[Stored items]
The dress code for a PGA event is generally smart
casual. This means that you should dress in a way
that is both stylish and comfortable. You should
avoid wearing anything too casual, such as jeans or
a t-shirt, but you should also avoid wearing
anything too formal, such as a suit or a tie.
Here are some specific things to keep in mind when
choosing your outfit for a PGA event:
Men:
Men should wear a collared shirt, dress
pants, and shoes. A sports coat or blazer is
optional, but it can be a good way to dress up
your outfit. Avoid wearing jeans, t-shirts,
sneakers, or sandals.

● What is being asked: Go through the records line by line, and copy each line that holds the string "event".

● Reply to the exercise:
The dress code for a PGA event is generally smart
choosing your outfit for a PGA event:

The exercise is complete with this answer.